Why does ARM have 16 registers?

To choose one of 16 registers you would need 4bit therefore it could be that this is the best match for opcodes (machine commands) otherwise you would have to introduce a more complex instructions set, which would lead to bigger coder which implies additional costs (execution time).

Wikipedia says It has "Fixed instruction width of 32 bits to ease decoding and pipelining" so it is a reasonable tradeoff.


As the number of the general-purpose registers becomes smaller, you need to start using the stack for variables. Using the stack requires more instructions, so code size increases. Using the stack also increases the number of memory accesses, which hurts both performance and power usage. The trade off is that to represent more registers you need more bits in your instruction, and you need more room on the chip for the register file, which increases power requirements. You can see how differing register counts affects code size and the frequency of load/store instructions by compiling the same set of code with different numbers of registers. The result of that type of exercise can be seen in table 1 of this paper:

Extendable Instruction Set Computing

Register   Program   Load/Store  
Count      Size      Frequency  

27 100.00 27.90%
16 101.62 30.22%
8 114.76 44.45%

(They used 27 as a base because that is the number of GPRs available on a MIPS processor)

As you can see, there are only marginal improvements in both programs size and the number of load/stores required as you drop the register count down to 16. The real penalties don't kick in until you drop down to 8 registers. I suspect ARM designers felt that 16 registers was a kind of sweet spot when you were looking for the best performance per watt.


Back in the 80's (IIRC) an academic paper was published that examined a number of different workloads, comparing expected performance benefits of different numbers of registers. This was at a time when RISC processors were transitioning from academic ideas to mainstream hardware, and it was important to decide what was optimal. CPUs were already pulling ahead of memory in speed, and RISC was making this worse by limiting addressing modes and having separate load and store instructions. Having more registers meant you could "cache" more data for immediate access and therefore access main memory less.

Considering only powers of two, it was found that 32 registers was optimal, although 16 wasn't terribly far behind.
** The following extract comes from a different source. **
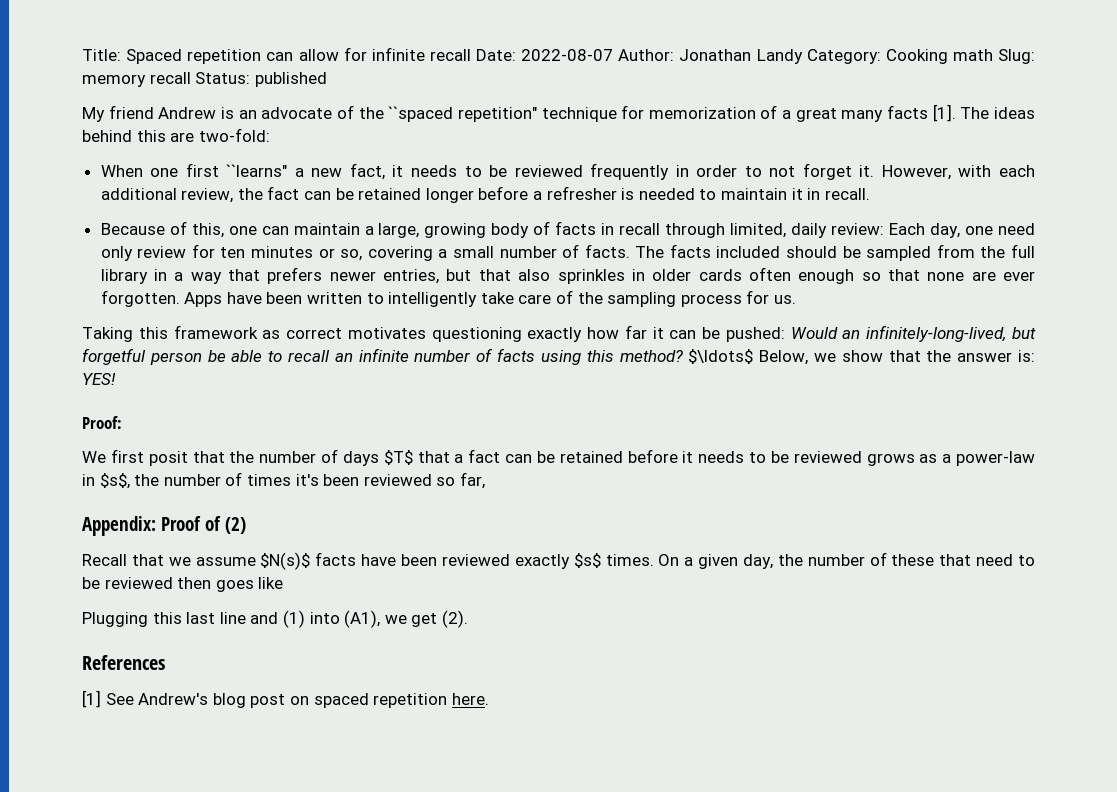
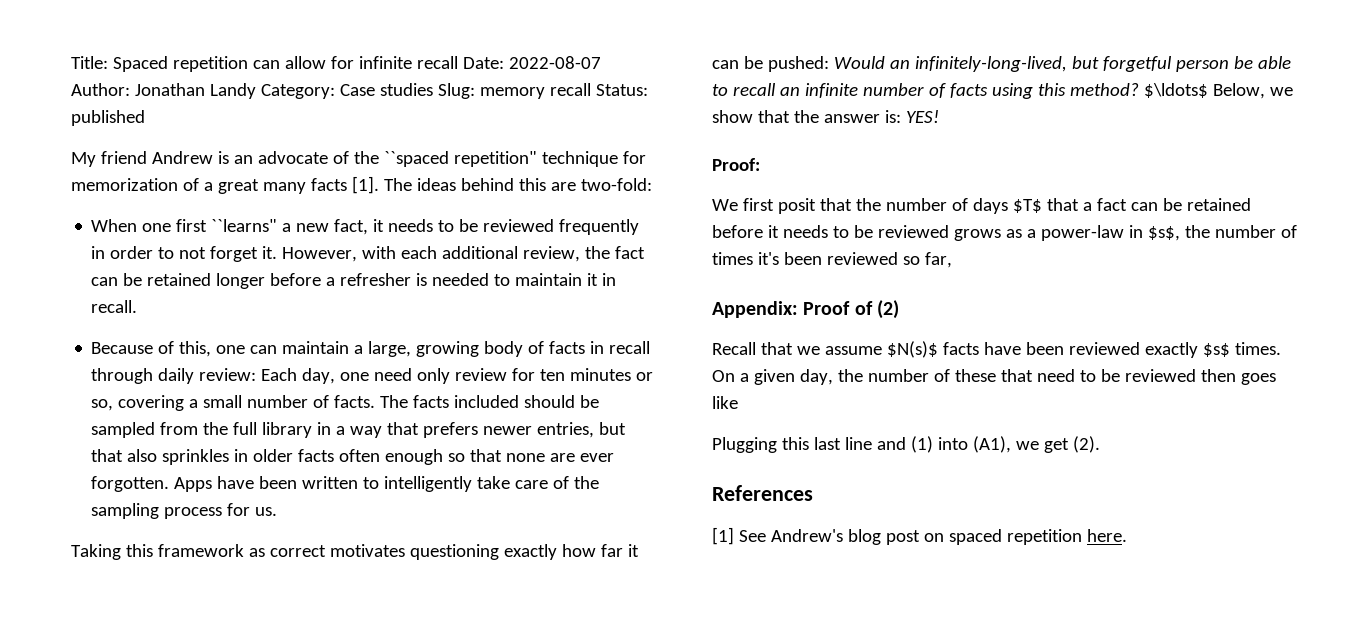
[885,49,993,64] Cooking math -> [339,83,433,96] Case studies
[730,223,787,238] limited, -> (154, 376) none
[698,269,742,281] cards -> [298,449,335,462] facts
32-bit ARM has 16 registers because it only use 4 bits for encoding the register, not because 16 is the ideal number. Likewise x86 has only 8 registers because in history they used 3 bits to encode the register so that some instructions fit in a byte.

That's such a limited number so both x86 and ARM when going to 64-bit doubled the number to 16 and 32 registers respectively. The old ARM instruction encoding has no remaining bit left enough for the larger register number so they must do a trade-off by dropping the ability to execute almost every instruction conditionally and use the 4-bit condition for the new features (that's an oversimplification, in reality it's not exactly like that because the encoding is new, but you do need 3 more bits for the new registers).